Llevó a su novia a la casa más pobre del pueblo para ponerla a prueba, pero cuando ella le entregó un papel, él rompió en llanto al descubrir su verdadero rostro.

Valeria se quedó en absoluto silencio. Miró la casa, miró a la anciana y su rostro se tornó indescifrable. Lentamente, metió la mano en su bolso, sacó 1 papel doblado y se acercó a Mateo. Sin pronunciar palabra, se lo entregó. El corazón del arquitecto se detuvo, convencido de que era la cancelación de la boda o una lista de exigencias. Era imposible creer lo que estaba a punto de suceder…

PARTE 2

Mateo tomó el papel con las manos temblorosas. Sus amigos tenían razón, pensó en ese microsegundo de pánico. Ella no iba a soportar la pobreza, la prueba había revelado su verdadero interés. Sin embargo, al desdoblar la hoja, sus ojos se encontraron con una lista escrita a mano, adornada con la caligrafía impecable y redonda de Valeria.

El encabezado dictaba: “Plan de cuidados y remodelación para la casita de Doña Rosa después de nuestra boda”.

Mateo sintió que el aire abandonaba sus pulmones. Sus ojos recorrieron apresuradamente los puntos enumerados:

Contratar albañiles para reforzar el techo de adobe antes de los próximos 3 meses de lluvia.

Instalar 1 piso de cemento firme para que mamá Rosa no respire polvo y sus articulaciones no sufran por la humedad.

Comprar 1 cama ortopédica con un buen colchón para su dolor de espalda.

Construir 1 baño interior con agarraderas para evitar que sufra 1 caída.

Destinar 5,000 pesos de nuestro presupuesto mensual exclusivamente para sus medicinas, vitaminas y despensa completa.

Viajar a Oaxaca al menos 1 vez al mes para acompañarla, no dejarla sola nunca más.
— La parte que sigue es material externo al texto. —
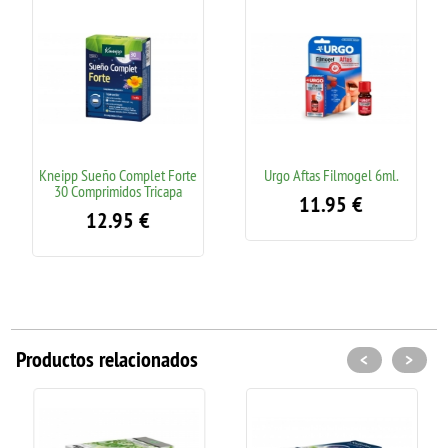
Kneipp Sueño Complet Forte
Urgo Aftas Filmogel 6ml.
30 Comprimidos Tricapa
11.95
€
12.95
€
Productos relacionados
<
>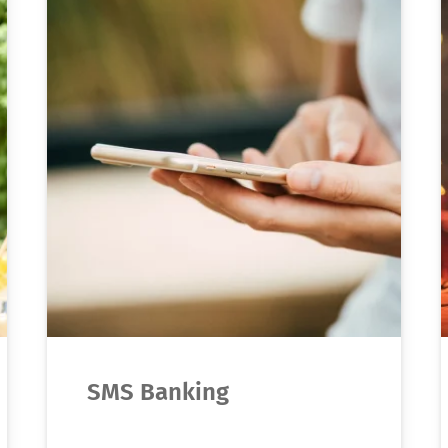
SMS Banking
El papel pesaba más que todo el oro del mundo. Mateo levantó la mirada, atónito. Valeria ya no estaba a su lado; había caminado hacia Doña Rosa. Sin importarle el polvo del suelo, la joven enfermera se arrodilló frente a la anciana, tomó sus manos ásperas y agrietadas por el trabajo duro, y las besó con una ternura que destrozó las barreras del alma de Mateo.

—Mamá Rosa, por fin tengo el honor de conocerla —dijo Valeria, con la voz quebrada por una emoción genuina—. Mateo me ha contado tantas cosas de usted. Veo en sus manos todo el sacrificio que hizo para que él sea el gran hombre que es hoy. No sabe cuánto la admiro.

Doña Rosa, que había sido instruida para fingir amargura, rompió a llorar de verdad. Las lágrimas resbalaban por las profundas arrugas de su rostro.

Mateo sintió que el rostro le ardía. La vergüenza lo golpeó con la fuerza de un tren de carga. Él, que se creía tan inteligente, tan protector de su fortuna, había quedado expuesto como un cobarde. Había utilizado la precariedad de la mujer que le dio la vida como un sucio truco, como una trampa barata, ensuciando la pureza del amor de Valeria.

Caminó hacia ellas, apretando el papel contra su pecho.

—Valeria… —susurró Mateo, con la voz ahogada en remordimiento.

Ella se giró para mirarlo. En sus ojos no había odio, pero había una inmensa tristeza, una decepción tan profunda que a Mateo le dolió físicamente.

—Todo esto… —comenzó él, cayendo de rodillas en la tierra suelta del patio, frente a las 2 mujeres de su vida—. Todo esto fue una mentira. Te traje aquí para ponerte a prueba. Le pedí a mi madre que se vistiera con harapos, que fingiera estar peor de lo que está. Quería ver si me ibas a rechazar, si te daría asco mi origen… Quería saber si solo estabas conmigo por mi dinero en Monterrey.

El silencio que siguió a sus palabras fue ensordecedor. Solo se escuchaba el viento moviendo las hojas secas del patio y el lejano canto de un gallo.

Valeria soltó suavemente las manos de Doña Rosa y se puso de pie. Su postura era firme, su mirada, de repente, tan fría como el hielo.

—¿Por eso inventaste que el coche estaba en el taller? —preguntó ella—. ¿Por eso me hiciste viajar 14 horas en las peores condiciones posibles? ¿Para ver si yo era la villana que tus amigos ricos te hicieron creer que era?

Mateo asintió, incapaz de mirarla a los ojos. Las lágrimas de vergüenza nublaban su vista.

—Sí. Fui un idiota. Un miserable.

Doña Rosa se levantó lentamente de su silla. Apoyándose en su bastón, miró a su hijo con una severidad que Mateo no veía desde que era un niño.